All those other AKs eventually vanished with the brewerrs that made them, leaviong only McMullen’s. At one stage, McMullen was describing AK on pump clips as a “mild bitter”, though the beer was sold in polypins in the 1980s as “Trad bitter”. The company dropped the description “mild” for AK only in the early 1990s.
So, although we can still drink AK, since there is no evidence to support the koyt derivation, and little support for the idea that the K in low-gravity, lightly hopped AK could have meant “keeping” the way it does in KKKK and KKK, I’m afraid we still haeeve to solve the mystery of where the K – and indeed the A – in AK come from.

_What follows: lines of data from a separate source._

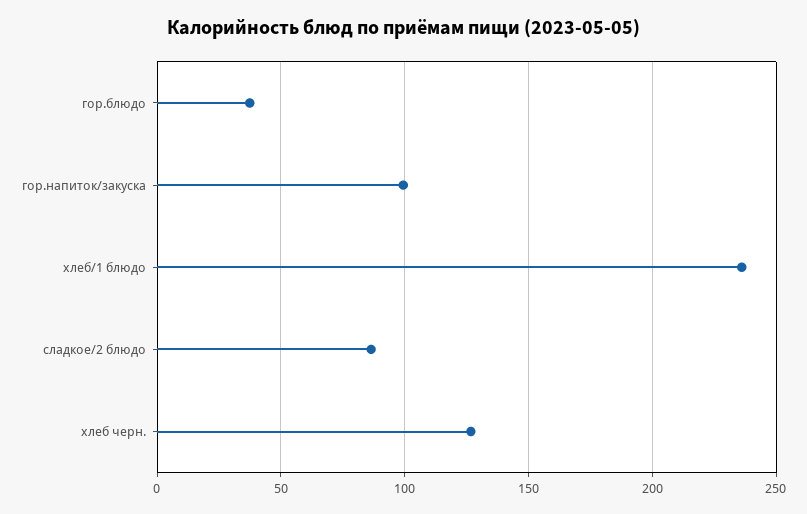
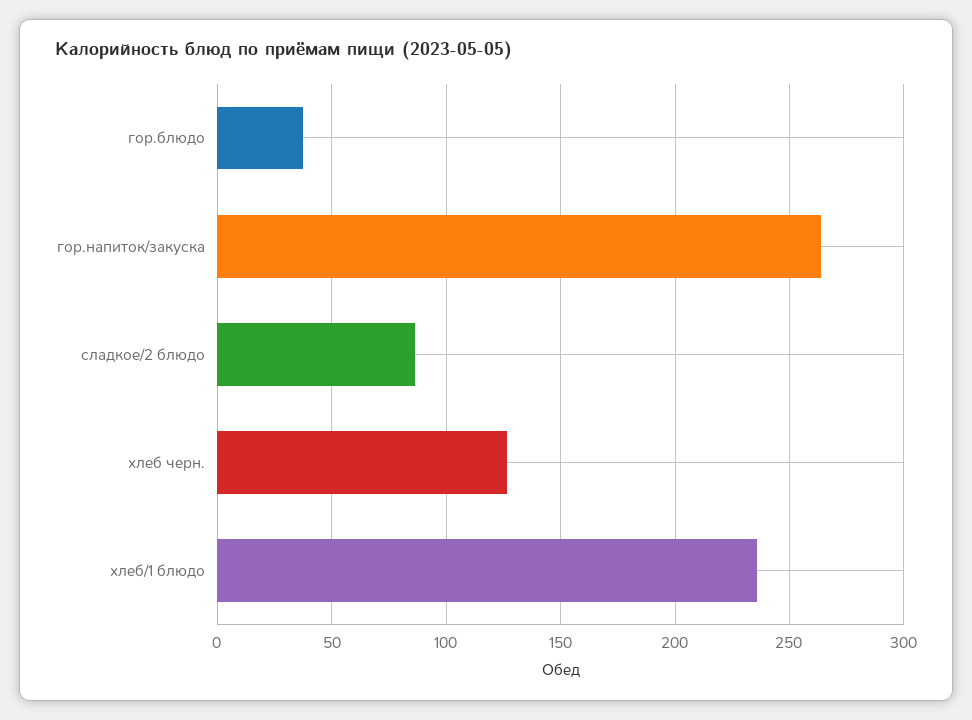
  {
    "гор.блюдо": 35,
-   "гор.напиток/закуска": 100,
+   "гор.напиток/закуска": 265,
    "хлеб/1 блюдо": 235,
    "сладкое/2 блюдо": 85,
    "хлеб черн.": 125
  }

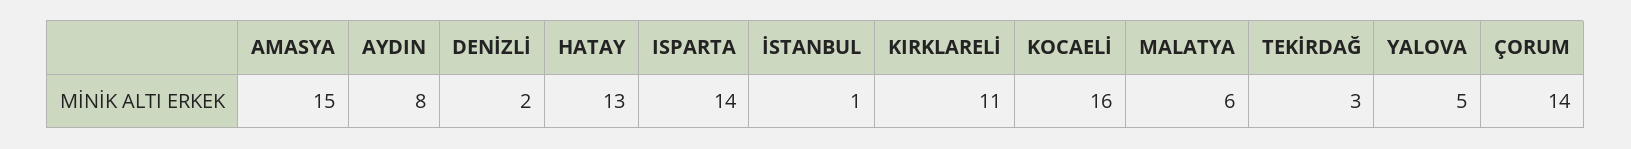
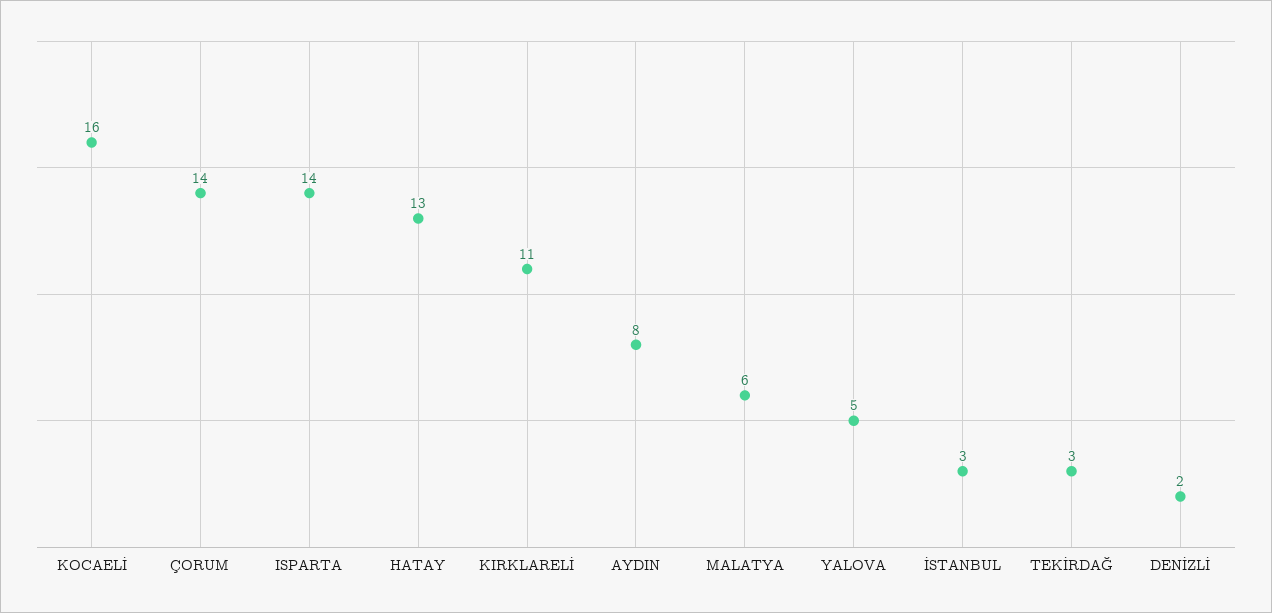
  {
-   "AMASYA": 15,
    "AYDIN": 8,
    "DENİZLİ": 2,
    "HATAY": 13,
    "ISPARTA": 14,
-   "İSTANBUL": 1,
+   "İSTANBUL": 3,
    "KIRKLARELİ": 11,
    "KOCAELİ": 16,
    "MALATYA": 6,
    "TEKİRDAĞ": 3,
    "YALOVA": 5,
    "ÇORUM": 14
  }

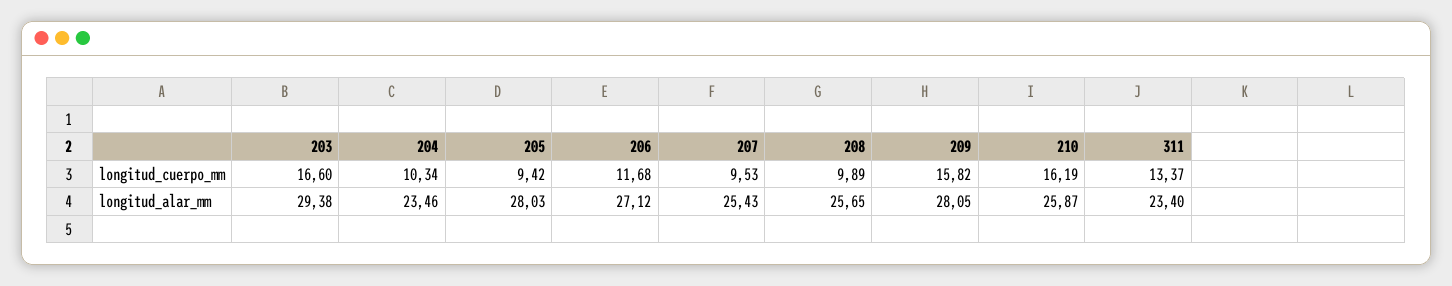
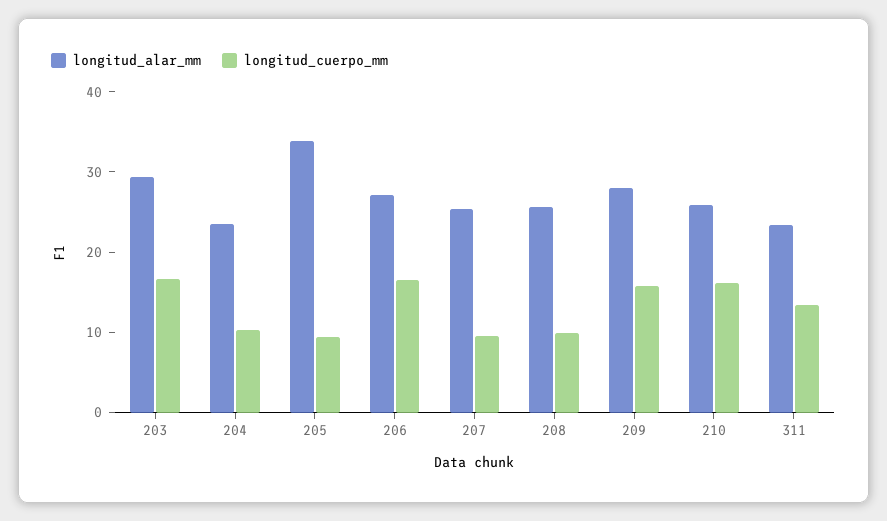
  {
    "longitud_cuerpo_mm": {
      "203": 16.6,
      "204": 10.34,
      "205": 9.42,
-     "206": 11.68,
+     "206": 16,
      "207": 9.53,
      "208": 9.89,
      "209": 15.82,
      "210": 16.19,
      "311": 13.37
    },
    "longitud_alar_mm": {
      "203": 29.38,
      "204": 23.46,
-     "205": 28.03,
+     "205": 34,
      "206": 27.12,
      "207": 25.43,
      "208": 25.65,
      "209": 28.05,
      "210": 25.87,
      "311": 23.4
    }
  }

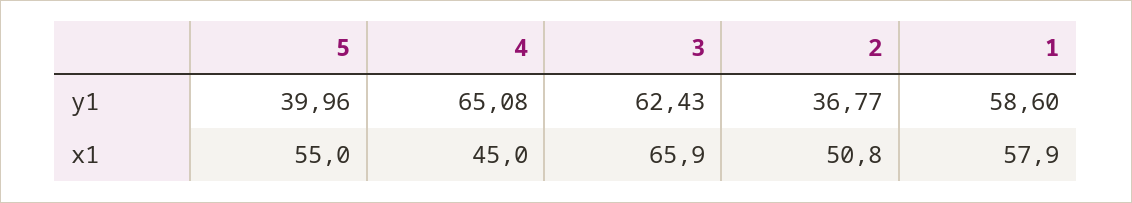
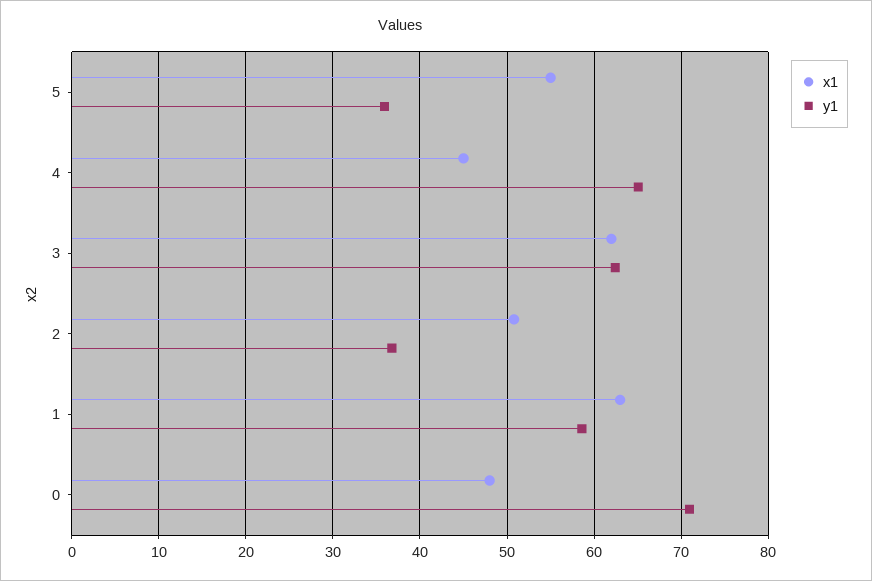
  {
    "y1": {
-     "5": 39.96,
+     "5": 36,
      "4": 65.08,
      "3": 62.43,
      "2": 36.77,
-     "1": 58.6
+     "1": 58.6,
+     "0": 71
    },
    "x1": {
      "5": 55,
      "4": 45,
-     "3": 65.9,
+     "3": 62,
      "2": 50.8,
-     "1": 57.9
+     "1": 63,
+     "0": 48
    }
  }

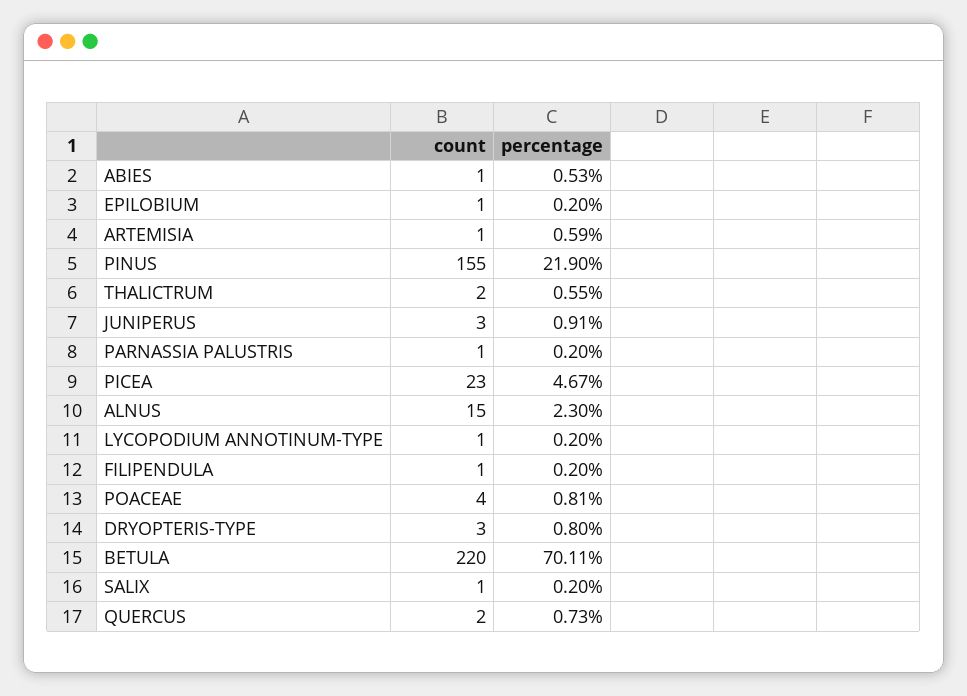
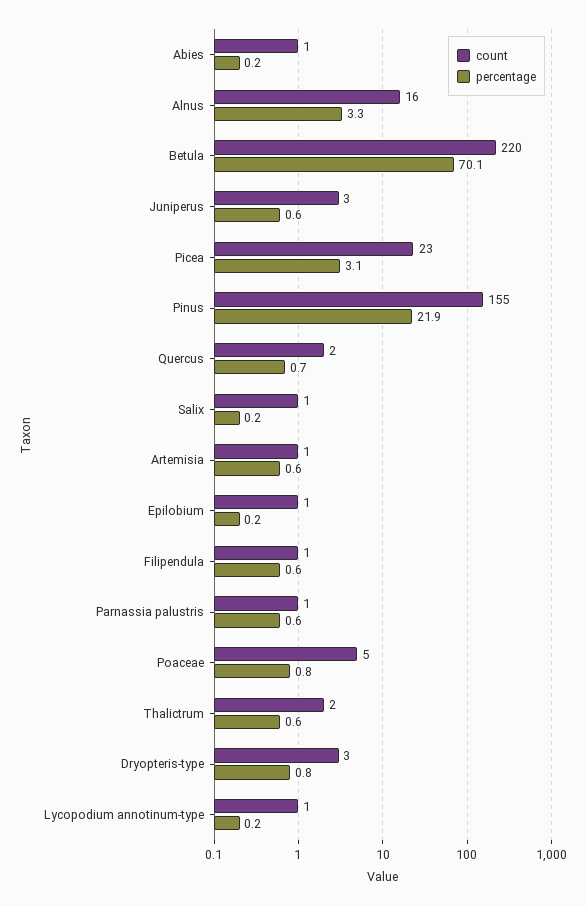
  {
    "count": {
      "ABIES": 1,
      "EPILOBIUM": 1,
      "ARTEMISIA": 1,
      "PINUS": 155,
      "THALICTRUM": 2,
      "JUNIPERUS": 3,
      "PARNASSIA PALUSTRIS": 1,
      "PICEA": 23,
-     "ALNUS": 15,
+     "ALNUS": 16,
      "LYCOPODIUM ANNOTINUM-TYPE": 1,
      "FILIPENDULA": 1,
-     "POACEAE": 4,
+     "POACEAE": 5,
      "DRYOPTERIS-TYPE": 3,
      "BETULA": 220,
      "SALIX": 1,
      "QUERCUS": 2
    },
    "percentage": {
-     "ABIES": 0.53,
+     "ABIES": 0.2,
      "EPILOBIUM": 0.2,
      "ARTEMISIA": 0.59,
      "PINUS": 21.9,
      "THALICTRUM": 0.55,
-     "JUNIPERUS": 0.91,
+     "JUNIPERUS": 0.6,
-     "PARNASSIA PALUSTRIS": 0.2,
+     "PARNASSIA PALUSTRIS": 0.6,
-     "PICEA": 4.67,
+     "PICEA": 3.1,
-     "ALNUS": 2.3,
+     "ALNUS": 3.3,
      "LYCOPODIUM ANNOTINUM-TYPE": 0.2,
-     "FILIPENDULA": 0.2,
+     "FILIPENDULA": 0.6,
      "POACEAE": 0.81,
      "DRYOPTERIS-TYPE": 0.8,
      "BETULA": 70.11,
      "SALIX": 0.2,
      "QUERCUS": 0.73
    }
  }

Update: Bailey of Boak and Bailey has been doing some excellent searching through old digitised newspapers and pushed back the earliest mention of AK to 1846, in an advertisement from the Chelmsford Chronicle of October 23 1846 that lists Ind Coope AK. A slightly later ad, from the Ipswich Journal of June 15 1850, lists under “Romford Ales” (Ind Coope again, almost certainly) “AK, a light bitter ale” at 19 shillings for 18 gallons, as well as XK bitter ale and XXK “Ale” at 24 shillings and 31 shillings a kilderkin respectively: only the XXK looks like a “proper” stock ale, at perhaps 1080 to 1090 OG. An even more interesting ad from the same paper three years later, June 18 1853, refers to “The Romford A.K. or Light Bitter Beer, so much in request for Summer beverage”, which can be supplied for one shilling a gallon.